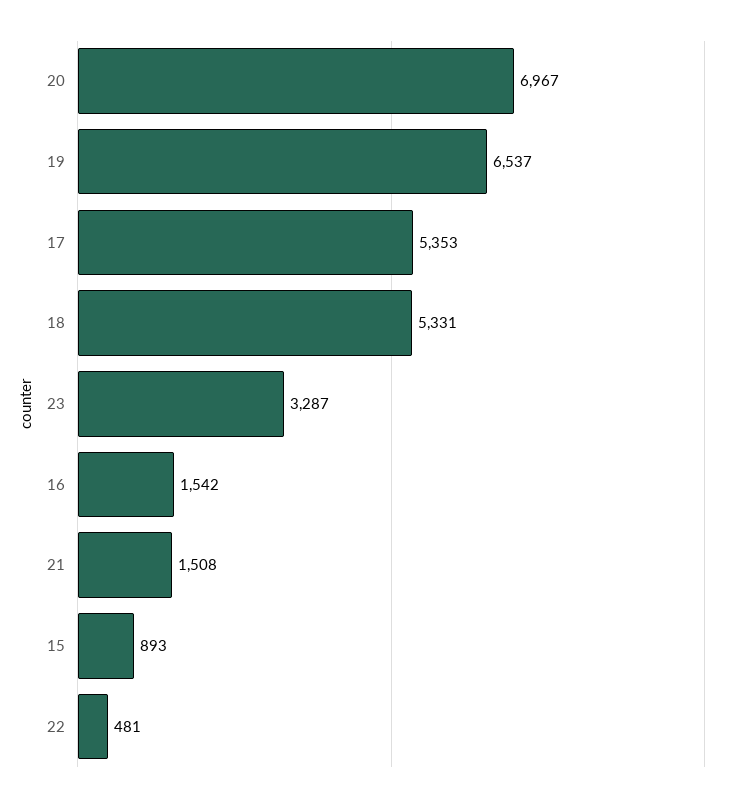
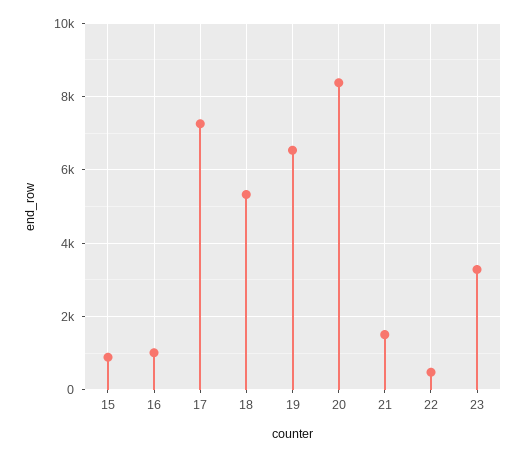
20: 6967 -> 8400
17: 5353 -> 7200
16: 1542 -> 1000

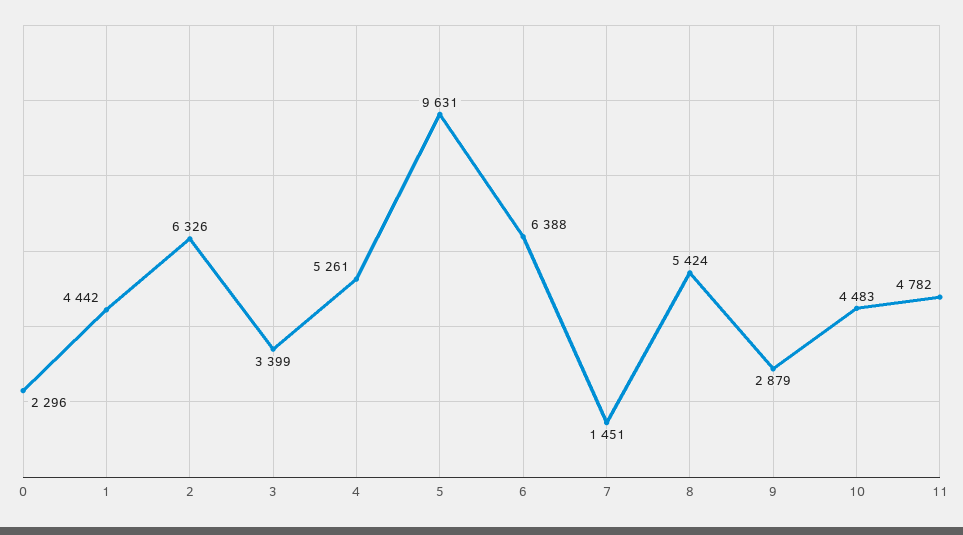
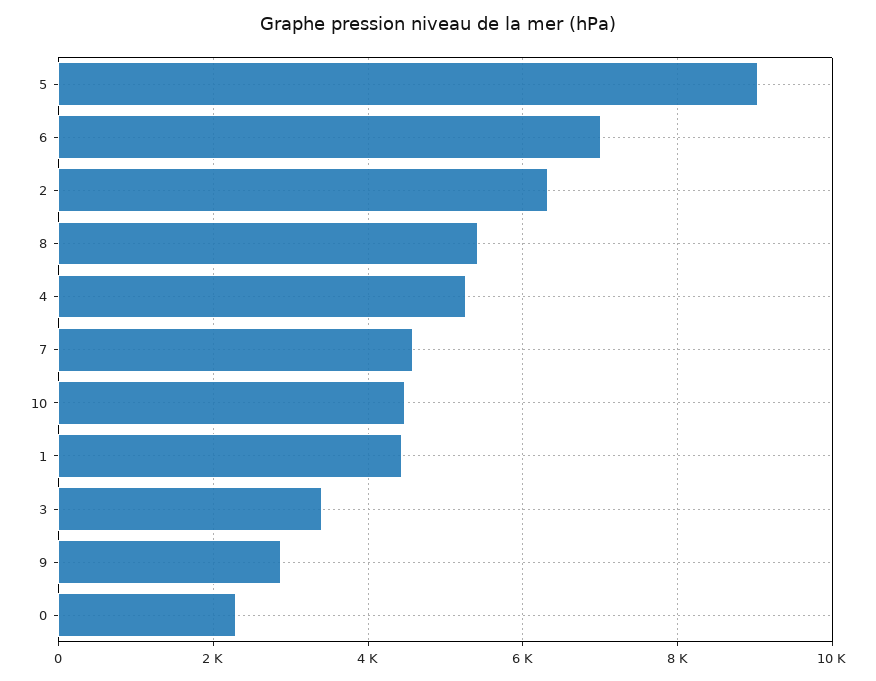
5: 9631 -> 9000
6: 6388 -> 7000
7: 1451 -> 4600
11: 4782 -> none

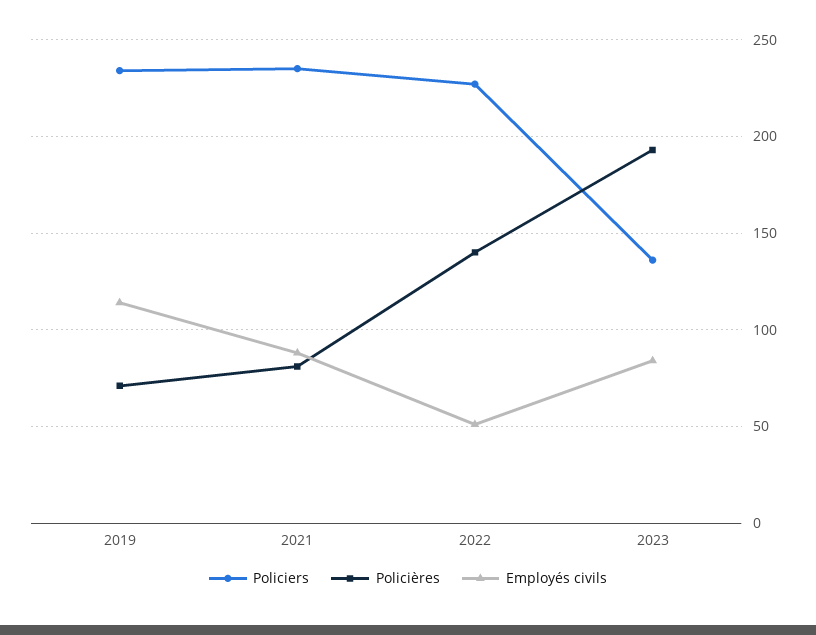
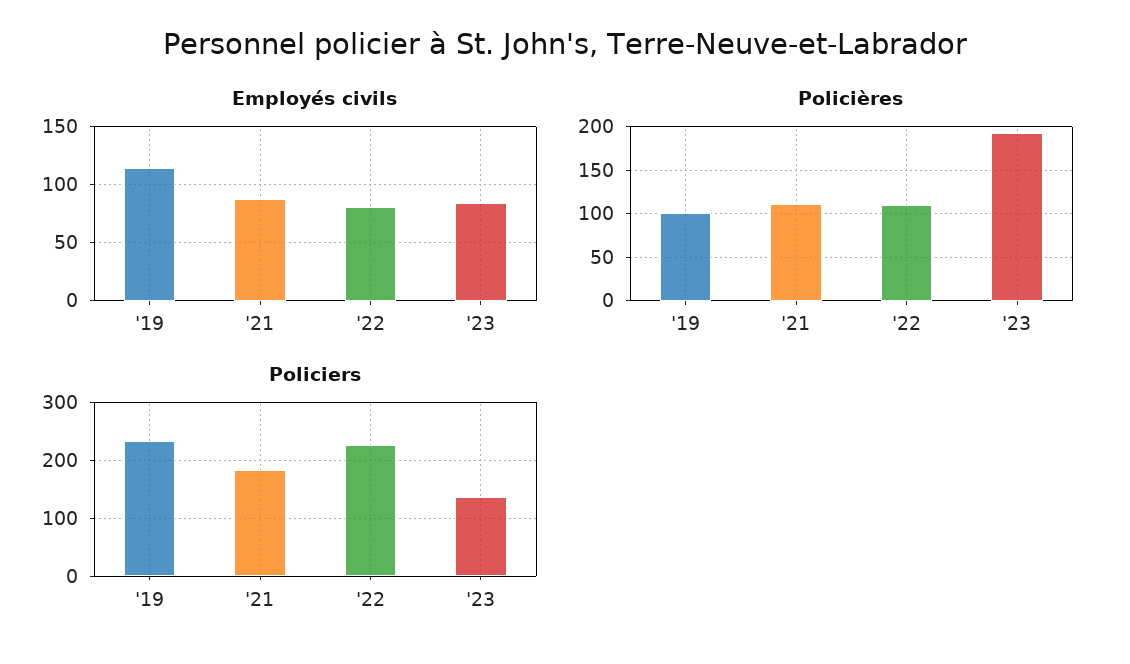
Policières, 2019: 70 -> 100
Policiers, 2021: 235 -> 180
Policières, 2021: 80 -> 110
Policières, 2022: 140 -> 110
Employés civils, 2022: 50 -> 80

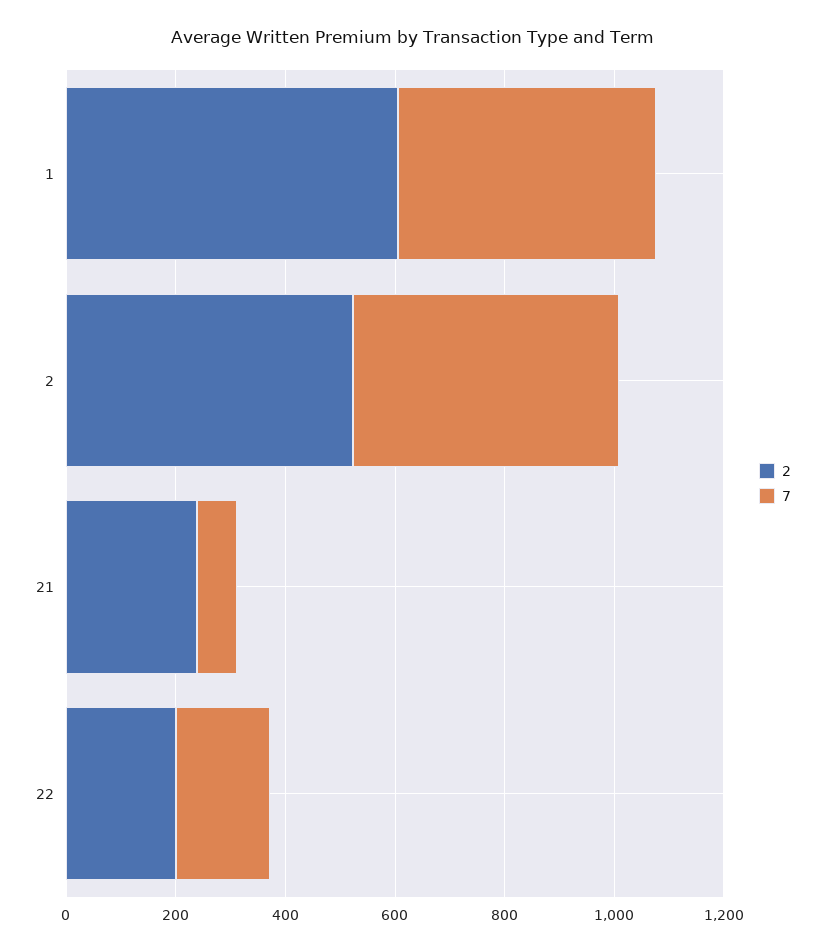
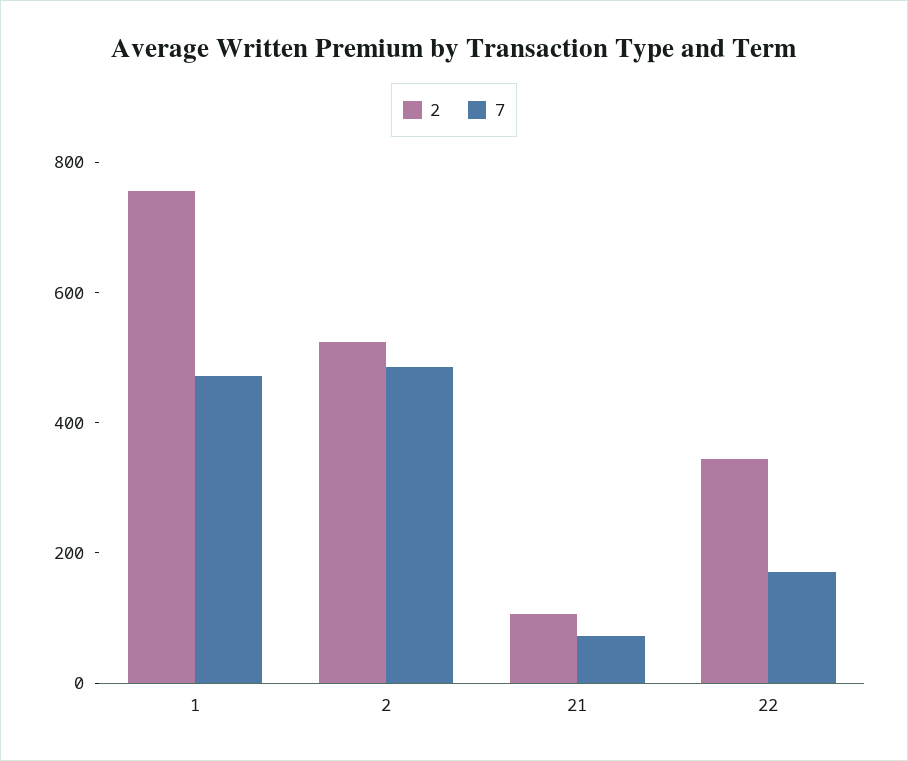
2, 1: 600 -> 750
2, 21: 250 -> 100
2, 22: 200 -> 350

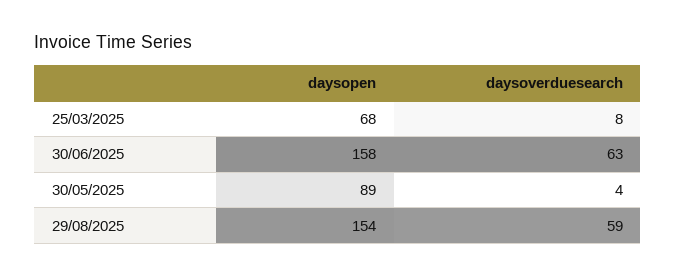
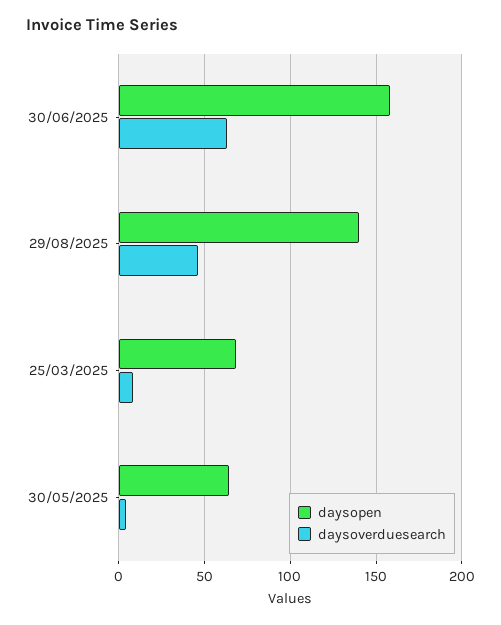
daysopen, 30/05/2025: 89 -> 65
daysopen, 29/08/2025: 154 -> 140
daysoverduesearch, 29/08/2025: 59 -> 45

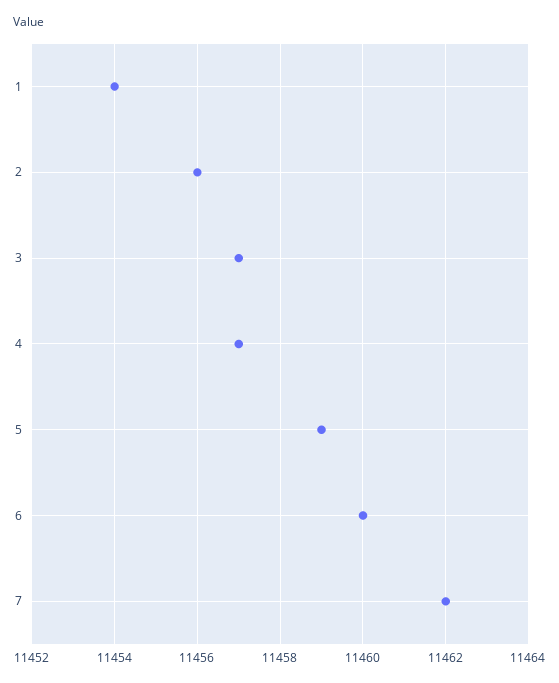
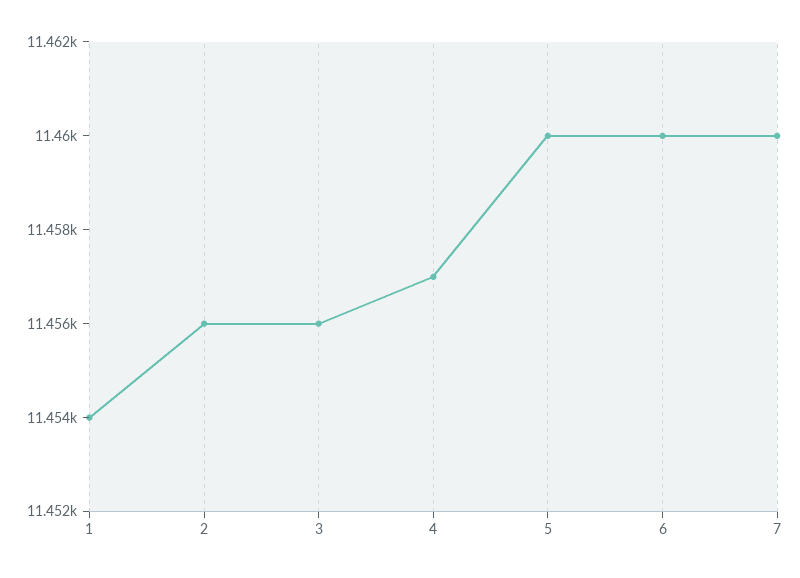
3: 11457 -> 11456
5: 11459 -> 11460
7: 11462 -> 11460

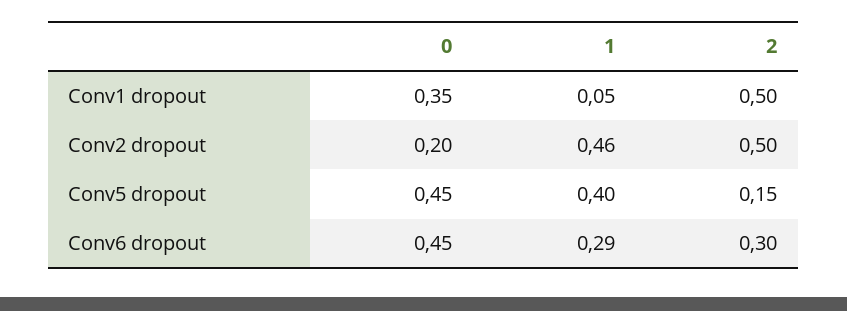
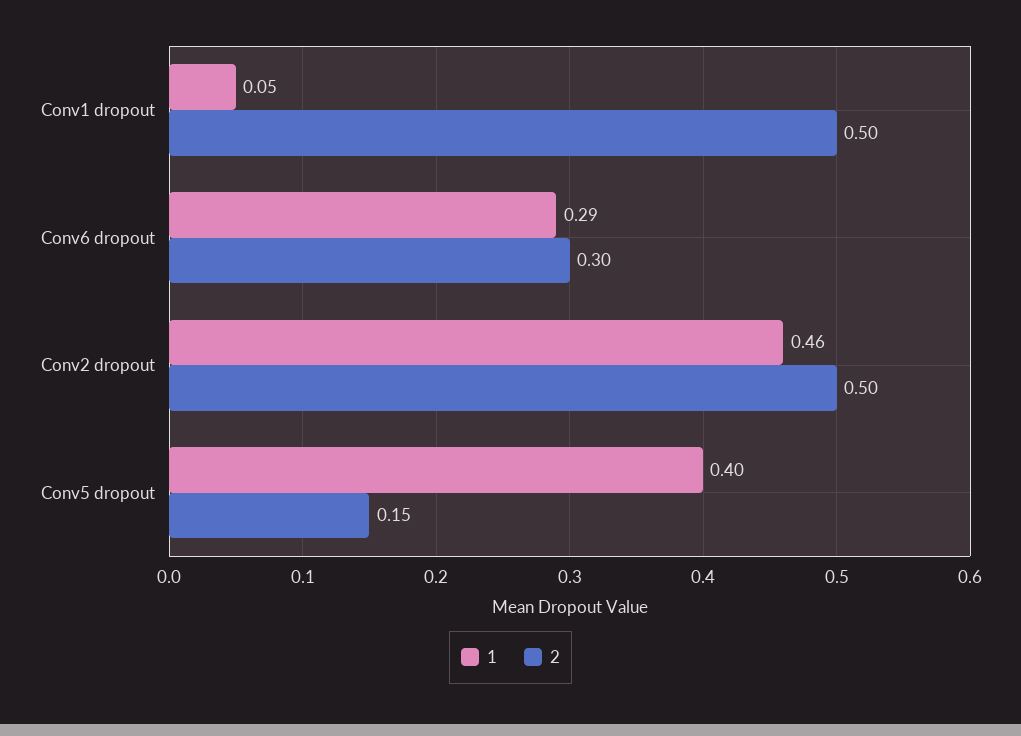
0, Conv1 dropout: 0.35 -> none
0, Conv2 dropout: 0.2 -> none
0, Conv5 dropout: 0.45 -> none
0, Conv6 dropout: 0.45 -> none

◆ TASK DETAILS:
Return each line from the entries above that includes "dropout".

◆ TASK RESULT:
0, Conv1 dropout: 0.35 -> none
0, Conv2 dropout: 0.2 -> none
0, Conv5 dropout: 0.45 -> none
0, Conv6 dropout: 0.45 -> none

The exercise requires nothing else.